Gemstone Weight

Have you ever wondered why two gemstones of apparently equal size vary in weight?

Diamonds, which are all made of the single element carbon, have the same specific gravity or density. However, unlike diamonds, colored stones are a mixture of elements in varying combinations. Since all elements vary in atomic weight, so do gemstones.

Generally, when dealing with diamonds, it is not necessary to mention millimeter sizes. A one carat round brilliant, for example, will always be cut within certain tolerances and will generally be around 6-6.1 millimeters in diameter. However, a round gemstone weighing one carat may range from 5 to 8 millimeters, depending on the density or specific gravity of the stone.

When ordering castings for colored gems, it is always important to designate the exact millimeter needed. A round one carat CZ may only be 5.5 millimeters in diameter and will be somewhat undersized for a ring that is designed for a round diamond weighing one carat. If you try to mount a one carat fire opal in the same casting, it will probably be too large and in most cases cannot be made to fit.

So while many castings or semi-mounts may state that they fit a one carat stone, they are referring to a diamond, the “king of gems.” All other stones need specific measurements for whatever shape they may take.

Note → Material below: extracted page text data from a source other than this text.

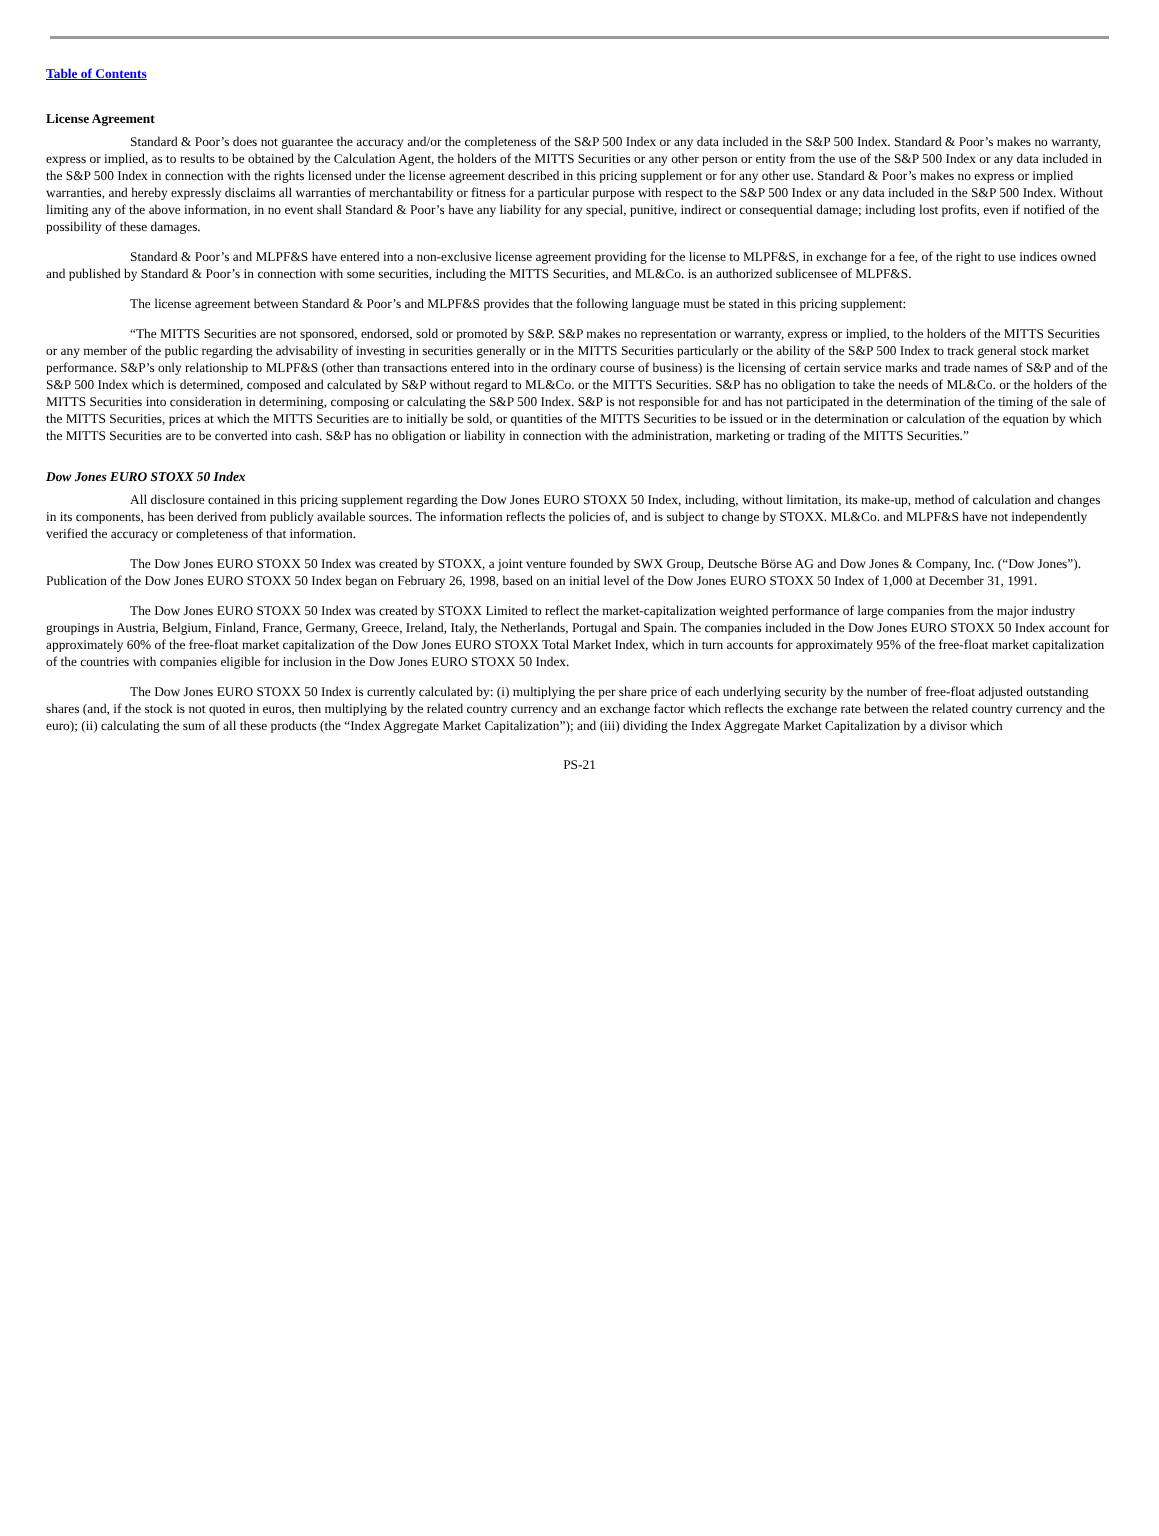Table of Contents
License Agreement
Standard & Poor’s does not guarantee the accuracy and/or the completeness of the S&P 500 Index or any data included in the S&P 500 Index. Standard & Poor’s makes no warranty, express or implied, as to results to be obtained by the Calculation Agent, the holders of the MITTS Securities or any other person or entity from the use of the S&P 500 Index or any data included in the S&P 500 Index in connection with the rights licensed under the license agreement described in this pricing supplement or for any other use. Standard & Poor’s makes no express or implied warranties, and hereby expressly disclaims all warranties of merchantability or fitness for a particular purpose with respect to the S&P 500 Index or any data included in the S&P 500 Index. Without limiting any of the above information, in no event shall Standard & Poor’s have any liability for any special, punitive, indirect or consequential damage; including lost profits, even if notified of the possibility of these damages.
Standard & Poor’s and MLPF&S have entered into a non-exclusive license agreement providing for the license to MLPF&S, in exchange for a fee, of the right to use indices owned and published by Standard & Poor’s in connection with some securities, including the MITTS Securities, and ML&Co. is an authorized sublicensee of MLPF&S.
The license agreement between Standard & Poor’s and MLPF&S provides that the following language must be stated in this pricing supplement:
“The MITTS Securities are not sponsored, endorsed, sold or promoted by S&P. S&P makes no representation or warranty, express or implied, to the holders of the MITTS Securities or any member of the public regarding the advisability of investing in securities generally or in the MITTS Securities particularly or the ability of the S&P 500 Index to track general stock market performance. S&P’s only relationship to MLPF&S (other than transactions entered into in the ordinary course of business) is the licensing of certain service marks and trade names of S&P and of the S&P 500 Index which is determined, composed and calculated by S&P without regard to ML&Co. or the MITTS Securities. S&P has no obligation to take the needs of ML&Co. or the holders of the MITTS Securities into consideration in determining, composing or calculating the S&P 500 Index. S&P is not responsible for and has not participated in the determination of the timing of the sale of the MITTS Securities, prices at which the MITTS Securities are to initially be sold, or quantities of the MITTS Securities to be issued or in the determination or calculation of the equation by which the MITTS Securities are to be converted into cash. S&P has no obligation or liability in connection with the administration, marketing or trading of the MITTS Securities.”
Dow Jones EURO STOXX 50 Index
All disclosure contained in this pricing supplement regarding the Dow Jones EURO STOXX 50 Index, including, without limitation, its make-up, method of calculation and changes in its components, has been derived from publicly available sources. The information reflects the policies of, and is subject to change by STOXX. ML&Co. and MLPF&S have not independently verified the accuracy or completeness of that information.
The Dow Jones EURO STOXX 50 Index was created by STOXX, a joint venture founded by SWX Group, Deutsche Börse AG and Dow Jones & Company, Inc. (“Dow Jones”). Publication of the Dow Jones EURO STOXX 50 Index began on February 26, 1998, based on an initial level of the Dow Jones EURO STOXX 50 Index of 1,000 at December 31, 1991.
The Dow Jones EURO STOXX 50 Index was created by STOXX Limited to reflect the market-capitalization weighted performance of large companies from the major industry groupings in Austria, Belgium, Finland, France, Germany, Greece, Ireland, Italy, the Netherlands, Portugal and Spain. The companies included in the Dow Jones EURO STOXX 50 Index account for approximately 60% of the free-float market capitalization of the Dow Jones EURO STOXX Total Market Index, which in turn accounts for approximately 95% of the free-float market capitalization of the countries with companies eligible for inclusion in the Dow Jones EURO STOXX 50 Index.
The Dow Jones EURO STOXX 50 Index is currently calculated by: (i) multiplying the per share price of each underlying security by the number of free-float adjusted outstanding shares (and, if the stock is not quoted in euros, then multiplying by the related country currency and an exchange factor which reflects the exchange rate between the related country currency and the euro); (ii) calculating the sum of all these products (the “Index Aggregate Market Capitalization”); and (iii) dividing the Index Aggregate Market Capitalization by a divisor which
PS-21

The second reason that colored gems need to be measured deals with the cut. Many gemstones are cut to maximize yield or weight from the rough particularly expensive gems like ruby or emerald. When considering a casting for a colored stone, it is always a good idea to consider the depth of the stone as well as its width and length, or in the case of a round gem, the diameter.

Some stones are also cut more deeply to intensify the color a very common feature, for example, of tanzanite. When dealing with a gemstone, it is always advisable to bring the stone to your jeweler and ask for suggestions. A knowledgeable jeweler can help guide you through the selection process when ordering from a catalogue or, if you prefer, help design a ring that incorporates your personal preferences.

Another point worth noting is that gemstones are small. While inches and feet do well around the house, most gems are measured to a tenth of a millimeter. This is very important when considering certain styles of settings that allow very little “wiggle” room for the stone. Although the English system of measurements feels more natural, with a little effort you can also master the metric system, which is the language of all jewelers and gemologists.